A few days after the original UPS incident the building experienced a real power failure (I had already secured power cables so they couldn’t be pulled put of the sockets again) and we lost severs again even though the generator had kicked in! No alerts just crashed servers.  This made no sense so down to the server room I go.  Lo and behold the UPS that had been the problem earlier was deader than a doorknob even though the server room had power!  No amount of fiddling with the UPS would wake it up, it appeared to have failed completely.  I shuffled power cables around and even put some cables direct on to the mains and brought all of the crashed servers back on line.  Time to investigate what had happened.

To make a long story short, it appeared that our fast-switch UPS was actually faulty.  We discovered this once the UPS finally came back online and we ran a calibration test on the unit.  As soon as we kicked off the calibration (a simulated power failure) the UPS crashed horribly and became as dead as a doorknob.
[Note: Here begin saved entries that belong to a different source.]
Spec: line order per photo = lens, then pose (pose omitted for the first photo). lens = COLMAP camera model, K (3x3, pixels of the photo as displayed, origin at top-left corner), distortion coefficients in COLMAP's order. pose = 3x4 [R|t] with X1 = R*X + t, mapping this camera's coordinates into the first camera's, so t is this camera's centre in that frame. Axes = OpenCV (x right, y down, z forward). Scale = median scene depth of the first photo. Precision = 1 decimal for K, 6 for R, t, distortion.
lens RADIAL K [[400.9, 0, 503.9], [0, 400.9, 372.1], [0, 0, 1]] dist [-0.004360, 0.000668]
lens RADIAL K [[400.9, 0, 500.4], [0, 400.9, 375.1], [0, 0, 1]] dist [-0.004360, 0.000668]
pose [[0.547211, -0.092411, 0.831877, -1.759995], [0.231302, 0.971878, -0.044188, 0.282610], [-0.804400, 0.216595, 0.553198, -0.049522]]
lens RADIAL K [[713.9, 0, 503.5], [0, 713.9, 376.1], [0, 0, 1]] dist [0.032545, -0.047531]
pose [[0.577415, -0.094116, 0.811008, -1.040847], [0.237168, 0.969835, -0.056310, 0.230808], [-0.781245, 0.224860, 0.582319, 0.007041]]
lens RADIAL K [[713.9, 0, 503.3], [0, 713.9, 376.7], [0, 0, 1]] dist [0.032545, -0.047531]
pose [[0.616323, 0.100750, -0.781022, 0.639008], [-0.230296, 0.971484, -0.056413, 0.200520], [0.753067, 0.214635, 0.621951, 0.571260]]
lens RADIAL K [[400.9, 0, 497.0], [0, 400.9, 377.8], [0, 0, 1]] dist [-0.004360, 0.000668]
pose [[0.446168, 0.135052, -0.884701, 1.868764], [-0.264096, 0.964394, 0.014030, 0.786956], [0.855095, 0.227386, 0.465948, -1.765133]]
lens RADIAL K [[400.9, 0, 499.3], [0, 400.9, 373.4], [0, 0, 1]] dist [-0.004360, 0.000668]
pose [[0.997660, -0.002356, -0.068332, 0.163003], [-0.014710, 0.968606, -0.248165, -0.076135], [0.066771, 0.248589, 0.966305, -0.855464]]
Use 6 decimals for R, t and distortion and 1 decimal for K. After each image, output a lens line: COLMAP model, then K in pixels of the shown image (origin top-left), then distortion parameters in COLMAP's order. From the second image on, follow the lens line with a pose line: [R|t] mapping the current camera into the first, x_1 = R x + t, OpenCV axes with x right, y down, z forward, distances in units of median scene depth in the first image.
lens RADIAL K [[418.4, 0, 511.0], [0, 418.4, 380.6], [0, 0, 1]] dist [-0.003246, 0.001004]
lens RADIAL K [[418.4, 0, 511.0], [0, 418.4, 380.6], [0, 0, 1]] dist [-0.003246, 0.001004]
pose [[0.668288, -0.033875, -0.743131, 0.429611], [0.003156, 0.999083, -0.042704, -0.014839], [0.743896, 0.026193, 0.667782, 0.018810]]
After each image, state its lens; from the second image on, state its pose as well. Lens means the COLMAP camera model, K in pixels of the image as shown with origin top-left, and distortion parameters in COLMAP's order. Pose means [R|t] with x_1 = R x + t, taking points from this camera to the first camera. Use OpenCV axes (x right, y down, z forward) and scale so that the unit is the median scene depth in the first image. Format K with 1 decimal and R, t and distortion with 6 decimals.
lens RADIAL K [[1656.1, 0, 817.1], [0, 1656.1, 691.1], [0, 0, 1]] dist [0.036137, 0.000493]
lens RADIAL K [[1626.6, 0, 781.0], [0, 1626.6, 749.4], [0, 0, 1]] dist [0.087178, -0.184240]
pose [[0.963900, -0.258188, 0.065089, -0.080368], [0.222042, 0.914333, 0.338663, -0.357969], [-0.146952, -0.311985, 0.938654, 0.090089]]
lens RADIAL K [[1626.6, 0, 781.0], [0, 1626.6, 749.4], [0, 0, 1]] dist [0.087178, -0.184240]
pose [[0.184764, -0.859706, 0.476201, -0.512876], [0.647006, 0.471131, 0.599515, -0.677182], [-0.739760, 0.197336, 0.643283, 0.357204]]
This explained why the servers crashed as power would have been cut off immediately (no battery power) AND the UPS could not signal servers to shutdown as the whole unit crashed at once. 

The UPS had become faulty sometime between the last time we ran tests and calibrations on the unit and the first power failure where the unit actually failed.  All of our planning and design became compromised at that point because we had designed around both a fast-switch and a slow-switch UPS without taking into account the fact that a UPS *could* fail totally.  To be fair, none of us had ever come across a situation like this one.  Normally we see batteries start to fail (and the UPS tells you) or there is a wiring fault (and the UPS tells you) and that can be easily fixed.  A total failure of the UPS just seemed out of the question until this happened.

Moral of the story: plan for the worst and design accordingly.  In our case we have already ordered an additional fast-switch UPS (bigger and better, too!) and our UPS vendor is replacing the  failed unit under warranty.  And, yes, we will test more frequently; you should, too!  A UPS infrastructure is ONLY as good as the UPS’s are; are they healthy?  Do they alert properly?  Do they shut your systems down cleanly?  Don’t wait for the inevitable power failure to find out as you may not be as lucky as we were.  We didn’t suffer any permanent damage to our systems (although ego’s may have been slightly bruised) but that was more fluke than anything else.  Learn from this cautionary tale, we certainly have!!